Reputation: 14823
Is it possible to speed up batch processing of documents with CoreNLP from command line so that models load only one time? I would like to trim any unnecessarily repeated steps from the process.
I have 320,000 text files and I am trying to process them with CoreNLP. The desired result is 320,000 finished XML file results.
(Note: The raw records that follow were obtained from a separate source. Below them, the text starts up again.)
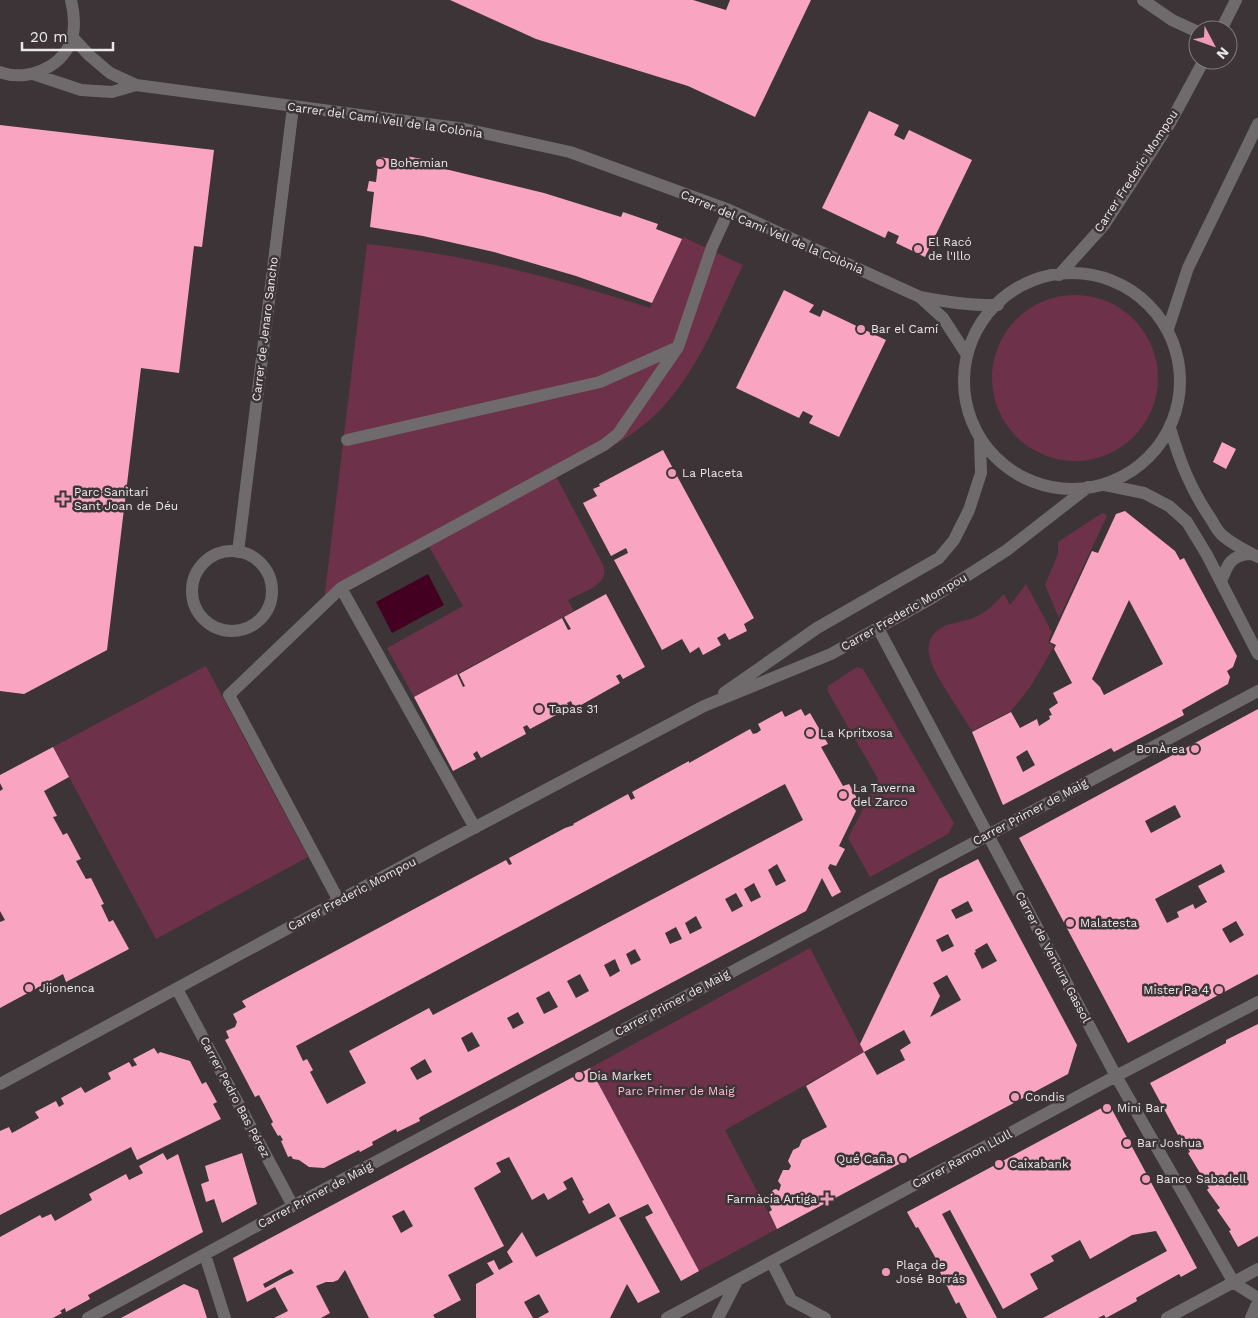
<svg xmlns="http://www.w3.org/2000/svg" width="1258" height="1318" viewBox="0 0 1258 1318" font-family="'Work Sans',sans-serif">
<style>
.green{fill:#6d3249}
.water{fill:#440021}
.building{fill:#f9a5c2;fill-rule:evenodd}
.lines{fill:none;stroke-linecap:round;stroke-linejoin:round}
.street{stroke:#6f6b6d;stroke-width:12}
.poi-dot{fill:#ef9ab8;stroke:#3c3436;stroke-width:2}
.labels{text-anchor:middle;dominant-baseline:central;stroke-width:5;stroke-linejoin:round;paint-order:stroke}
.street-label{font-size:12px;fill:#ece7e9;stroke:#3c3436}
.poi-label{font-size:12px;fill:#ece7e9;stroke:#3c3436;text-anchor:start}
.park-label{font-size:12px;fill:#febcd1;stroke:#3c3436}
</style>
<rect width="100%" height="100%" fill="#3c3436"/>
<!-- green -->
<path class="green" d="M683,237l60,28c-29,60 -53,129 -110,168 -24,17 -51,30 -77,43l47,89c8,20 -21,27 -35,35l6,11 -160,86 -27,-49 76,-42 -35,-61 -104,56 43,-357c97,10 190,34 283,64z
M992 378a83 83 0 1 1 166 0a83 83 0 1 1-166 0Z
M1102,513l5,2 -1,3 -47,100 -14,-33 13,-31v-12z
M1026,584l26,48 -4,10 6,4 -23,40 -20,25 -39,20c-8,-12 -15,-24 -23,-36 -12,-20 -37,-54 -4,-69 7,-3 14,-4 22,-6 16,-4 26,-15 37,-26l6,11z
M206,666l102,191 -152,82 -103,-192z
M857,667l6,2 91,154 -6,11 -78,43 -22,-39 30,-59 -50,-87v-6z
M810,948l54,104 -139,78 52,99 -78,42 -109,-203z"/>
<!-- water -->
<path class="water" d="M428,574l16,31 -52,28 -16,-31z"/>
<!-- building -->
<path class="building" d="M450,0h243l33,10 4,-10h81l-56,117 -67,-31 -152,-47z
M869,111l30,14 -5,10 10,5 5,-10 63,30 -47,97 -29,-14 3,-7 -11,-5 -3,7 -63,-30z
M0,125l214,25 -12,97 -8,-1 -15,127 -38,-5 -34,282 -83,44 -24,-3z
M405,156l36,6v6l103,25 77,24 2,-5 35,12 -2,5 26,10 -30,64 -76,-27 -82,-24 -71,-16 -53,-9 4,-35 -7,-1 2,-10 7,1 3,-25 26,4z
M784,290l30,15 -5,7 11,5 3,-7 63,30 -47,97 -30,-14 4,-7 -10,-5 -4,7 -63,-30z
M1222,442l14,7 -10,20 -13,-7z
M663,450l91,168 -10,6 3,7 -18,9 -4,-7 -8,5 4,7 -18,10 -4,-8 -9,6 -8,-14 -20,11 -48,-90 14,-7 -2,-5 -15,8 -28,-53 14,-7 -4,-7 7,-3 -1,-2z
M1125,511l50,40 5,9 4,-2 53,98 -4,11 -6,4 3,6 -2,7 -46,26 2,5 -70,37 -3,-4 -108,57 -31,-73 39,-20 9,16 17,-9 2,7 11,-7 -1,-3 3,-1 -3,-6 9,-6 -5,-10 19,-10 -18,-34 2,-4 -6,-3 42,-91 6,2 18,-39zM1129,600l34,64 -59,31 -4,-8 -8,-8zM1027,750l8,15 -12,7 -7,-15z
M606,594l39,73 -22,12 -3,-5 -4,2 4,7 -46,26 -3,-8 -4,2 2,5 -39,21 -3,-4 -4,2 3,7 -45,24 -4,-7 -4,3 3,5 -23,12 -39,-74 43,-23 6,13 2,-1 -6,-12 103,-56 6,12 3,-1 -7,-12z
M801,709l4,7 5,-3 18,31 -7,3 22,39 6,-2 9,16 -7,3 5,8 -17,35 6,3 -9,17 -6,-2 -2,4 13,24 -9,5 -10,-19 -16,33 -384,205 -3,2 1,3 -23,11 -1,-3 -24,13 1,3 -13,7 -1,-2 -35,18 -15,-1 -10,-7 -6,-1 -2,-3 -3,1 -7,-16 2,-1 -3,-5 -2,1 -7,-12 2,-2 -14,-27 -4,2 -30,-57 4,-2 -3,-7 9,-4 2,-5 -4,-8 13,-7 -4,-6 264,-141 3,5 3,-1 -3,-6 56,-30 9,-3 -1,-1 55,-30 3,6 4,-2 -3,-6 57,-31v2l61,-34 3,5 4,-1 4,-3 -3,-6 24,-13 3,6zM785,784l18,36 -370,195 -4,-7 -80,43 17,32 -39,21 -17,-32 3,-2 -6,-11 -4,2 -7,-15zM777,864l9,17 -10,5 -8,-16zM754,883l7,14 -10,5 -7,-13zM736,893l7,13 -11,6 -7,-13zM696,916l6,12 -12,6 -5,-11zM676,927l6,12 -12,5 -5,-11zM635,949l6,11 -10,5 -5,-11zM615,959l5,12 -10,6 -6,-12zM580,974l9,17 -13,7 -9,-17zM549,991l9,16 -14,7 -8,-16zM518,1012l6,11 -11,6 -6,-11zM472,1032l8,14 -12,6 -7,-14zM425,1059l7,13 -15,8 -7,-12z
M1258,709v265l-130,69 -109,-205zM1175,805l6,12 -30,16 -6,-12zM1221,864l4,8 -27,14 9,16 -12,7 -2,-5 -16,8 2,5 -12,6 -12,-24zM1236,921l8,14 -14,8 -8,-14z
M53,747l16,30 -25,14 13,25 -4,1 10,18 4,-2 14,26 -5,2 10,18 5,-1 13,26 -3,1 8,17 4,-2 16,29 -63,33 -3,-8 -63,34v-86l5,-2 -5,-9v-120l3,-2 -3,-6v-8z
M978,859l99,186 -9,29 -291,155 -8,-17 3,-2 -4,-8 5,-12 3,-1 3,2 2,-6 -3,-4 5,-11h6l2,-4 -3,-5 5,-11 6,-3 3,-7 25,-13 -21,-41 58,-34 13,23 28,-15 -5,-10 11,-7 -7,-13 -40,22 -4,-8 79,-165zM968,901l5,10 -17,8 -5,-9zM948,934l6,12 -12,6 -6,-12zM987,943l10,18 -15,8 -8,-16 2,-1 -1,-2zM947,975l14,25 -31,17 10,-21 -7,-13z
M1258,1024v212l-20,11 -9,-16 2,-1 -14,-20 3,-2 -13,-18 2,-2 -21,-35 2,-1 -10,-18 -2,1 -28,-52 76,-40v-3z
M154,1048l4,6 2,-2 30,9 12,23 4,-2 11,20 -4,2 8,15 -84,41 -6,-13 -131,68v-84l9,-4 3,6 27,-15 -4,-6 21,-11 3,6 5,-3 -3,-6 20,-11 4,6 26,-14 -3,-6 21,-11 3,5 5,-2 -4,-6z
M590,1068l109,203 -18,10 -36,-64 8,-4 -5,-9 -29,14 41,74 -22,11 -11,-19 -17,34h-72l11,-6 -10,-18 -15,8 9,16h-57v-34l18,-10 -7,-11 7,-3 5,10 14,-8 -6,-10 15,-20 14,25 80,-41 -7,-13 -20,11 -7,-13 2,-1 -12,-23 -9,5 4,7 -19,11 -4,-7 -12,7 -23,-43 -13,6 5,9 -27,16 30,58 -56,29 13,25 -28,15 2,3h-66l-24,-48 -7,10 -5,2h-7l-10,4 14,27 -9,5h-47l14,-7 -13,-24 -28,15 -14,-44zM404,1210l9,16 -12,7 -9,-17zM291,1269l3,4 -11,5 -18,10 -2,-4z
M1109,1104l88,164 -16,9 -2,-3 -43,24 1,3 -31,17 -2,-3 -6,3h-55l124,-67 -11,-20 -24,4 -42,24 -10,-19 -29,16 3,5 -24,13 8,15 -35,20 -53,-99 -8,4 55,104h-30l-8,-16 -3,2 -16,-32 3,-1 -25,-44 -2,1 -9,-16z
M163,1153l4,7 11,-6 25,78 -115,63 2,4 -24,13 -1,-4 -5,3 2,2 -9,5h-53v-81l40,-22 2,3 9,-4 4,7 37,-21 -3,-6 37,-20 3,6 14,-7 -4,-7z
M242,1153l15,51 -35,19 -8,-24 -8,3 -5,-18 8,-3 -4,-15z
M184,1284l14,6 9,28h-86z"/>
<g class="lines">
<!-- street -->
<path class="street" d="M1143,0l29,20 26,12
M1221,30l15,-30
M72,37l18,19 20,17 26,12 329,44 105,23 159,58 191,87 23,21 24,37
M0,72c28,11 66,-6 73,-37 2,-12 1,-23 -2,-35
M33,74l48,16 31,2 24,-7
M964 381a108 108 0 1 1 216 0a108 108 0 1 1-216 0Z
M1059,275l45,-50 66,-102 34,-63
M920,297c26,5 51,9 78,8
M1168,329l20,-61 70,-144
M1170,428c10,34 21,62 41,91 3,5 6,12 11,16 10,9 24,16 36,22
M347,440l253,-58 78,-35
M1105,485l39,8 25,13 18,16 20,33 51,99
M192 591a40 40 0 1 1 80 0a40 40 0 1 1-80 0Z
M238,552l55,-445
M1221,582c6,-17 10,-28 31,-28
M878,628l238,448 118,207 24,15
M724,693l93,-65 122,-70 15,-18 15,-30 12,-37 -1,-33
M475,828l-134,-240 263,-143 14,-11 60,-87 34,-100 17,-37
M339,901l-110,-206 112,-107
M177,989l116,217
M0,1084l438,-237 266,-141 127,-52 101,-56 55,-35 20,-13 81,-63
M205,1255l20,63
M772,1263l19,37 34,18
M88,1318l205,-112 965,-515
M667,1318l449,-242 142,-74
M718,1318l19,-37
M1167,1318l91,-49
M1251,1318l7,-16"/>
</g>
<!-- markers -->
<g class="poi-dot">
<circle cx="380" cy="163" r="5"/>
<circle cx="918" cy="249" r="5"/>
<circle cx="861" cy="329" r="5"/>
<circle cx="672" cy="473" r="5"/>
<path d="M60.5 491.5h5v5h5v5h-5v5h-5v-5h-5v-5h5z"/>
<circle cx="539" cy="709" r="5"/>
<circle cx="810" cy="733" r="5"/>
<circle cx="1195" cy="749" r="5"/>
<circle cx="843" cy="795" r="5"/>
<circle cx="1070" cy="923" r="5"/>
<circle cx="29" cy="988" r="5"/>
<circle cx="1219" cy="990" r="5"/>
<circle cx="579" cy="1076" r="5"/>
<circle cx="1015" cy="1097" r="5"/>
<circle cx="1107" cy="1108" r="5"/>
<circle cx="1127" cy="1143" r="5"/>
<circle cx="903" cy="1159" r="5"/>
<circle cx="999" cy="1164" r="5"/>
<circle cx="1146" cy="1179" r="5"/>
<path d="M824.5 1191.5h5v5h5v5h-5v5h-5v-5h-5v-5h5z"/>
<circle cx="886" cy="1272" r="5"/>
</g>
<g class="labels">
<!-- street labels -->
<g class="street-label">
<text transform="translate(385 120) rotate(8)">Carrer del Camí Vell de la Colònia</text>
<text transform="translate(1136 171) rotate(-57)">Carrer Frederic Mompou</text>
<text transform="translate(772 232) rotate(23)">Carrer del Camí Vell de la Colònia</text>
<text transform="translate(265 329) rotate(-83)">Carrer de Jenaro Sancho</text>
<text transform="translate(904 612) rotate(-30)">Carrer Frederic Mompou</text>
<text transform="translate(1030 812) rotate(-28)">Carrer Primer de Maig</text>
<text transform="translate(352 894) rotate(-28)">Carrer Frederic Mompou</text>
<text transform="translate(1053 957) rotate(62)">Carrer de Ventura Gassol</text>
<text transform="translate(672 1003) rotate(-28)">Carrer Primer de Maig</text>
<text transform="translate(235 1097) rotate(62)">Carrer Pedro Bas Pérez</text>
<text transform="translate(962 1159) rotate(-28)">Carrer Ramon Llull</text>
<text transform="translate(315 1195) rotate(-28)">Carrer Primer de Maig</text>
</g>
<!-- poi labels -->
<g class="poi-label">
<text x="390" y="163">Bohemian</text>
<text x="928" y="242">El Racó<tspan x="928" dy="14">de l'Illo</tspan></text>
<text x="871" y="329">Bar el Camí</text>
<text x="682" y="473">La Placeta</text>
<text x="74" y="492">Parc Sanitari<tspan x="74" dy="14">Sant Joan de Déu</tspan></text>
<text x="549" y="709">Tapas 31</text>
<text x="820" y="733">La Kpritxosa</text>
<text x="1185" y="749" text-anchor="end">BonÀrea</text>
<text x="853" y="788">La Taverna<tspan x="853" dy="14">del Zarco</tspan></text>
<text x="1080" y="923">Malatesta</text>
<text x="39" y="988">Jijonenca</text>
<text x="1209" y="990" text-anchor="end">Mister Pa 4</text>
<text x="589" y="1076">Dia Market</text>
<text x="1025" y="1097">Condis</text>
<text x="1117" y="1108">Mini Bar</text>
<text x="1137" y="1143">Bar Joshua</text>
<text x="893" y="1159" text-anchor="end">Qué Caña</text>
<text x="1009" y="1164">Caixabank</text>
<text x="1156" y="1179">Banco Sabadell</text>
<text x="817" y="1199" text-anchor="end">Farmàcia Artiga</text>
<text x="896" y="1265">Plaça de<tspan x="896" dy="14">José Borrás</tspan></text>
</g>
<!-- park labels -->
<g class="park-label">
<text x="676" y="1091">Parc Primer de Maig</text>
</g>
</g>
<!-- north arrow -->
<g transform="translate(1213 45) rotate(131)"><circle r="24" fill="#3c3436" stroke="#827c7e"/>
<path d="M0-4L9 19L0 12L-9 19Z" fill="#ef9ab8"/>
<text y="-8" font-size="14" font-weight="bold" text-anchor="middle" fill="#ece7e9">N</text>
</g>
<!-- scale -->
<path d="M22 42v8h91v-8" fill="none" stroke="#ece7e9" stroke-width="2.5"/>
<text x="30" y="42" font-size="15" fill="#ece7e9" stroke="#3c3436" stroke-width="4" paint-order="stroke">20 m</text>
</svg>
To get from one text file to one XML file, I use the CoreNLP jar file from command line:
java -cp "*" -Xmx2g edu.stanford.nlp.pipeline.StanfordCoreNLP -props config.properties
-file %%~f -outputDirectory MyOutput -outputExtension .xml -replaceExtension`
This loads models and does a variety of machine learning magic. The problem I face is when I try to loop for every text in a directory, I create a process that by my estimation will complete in 44 days. I literally have had a command prompt looping on my desktop for the last 7 days and I'm nowhere near finished. The loop I run from batch script:
for %%f in (Data\*.txt) do (
java -cp "*" -Xmx2g edu.stanford.nlp.pipeline.StanfordCoreNLP -props config.properties
-file %%~f -outputDirectory Output -outputExtension .xml -replaceExtension
)
I am using these annotators, specified in config.properties:
annotators = tokenize, ssplit, pos, lemma, ner, parse, dcoref, sentiment
Upvotes: 2
Views: 1342
Reputation: 67206
I know nothing about Stanford CoreNLP, so I googled for it (you didn't included any link) and in this page I found this description (below "Parsing a file and saving the output as XML"):
If you want to process a list of files use the following command line:
java -cp stanford-corenlp-VV.jar:stanford-corenlp-VV-models.jar:xom.jar:joda-time.jar:jollyday.jar:ejml-VV.jar -Xmx2g edu.stanford.nlp.pipeline.StanfordCoreNLP [ -props YOUR CONFIGURATION FILE ] -filelist A FILE CONTAINING YOUR LIST OF FILES
where the -filelist parameter points to a file whose content lists all files to be processed (one per line).
So I guess that you may process your files faster if you store a list of all your text files in a list file:
dir /B *.txt > list.lst
... and then pass that list in the -filelist list.lst
parameter in a single execution of Stanford CoreNLP.
Upvotes: 3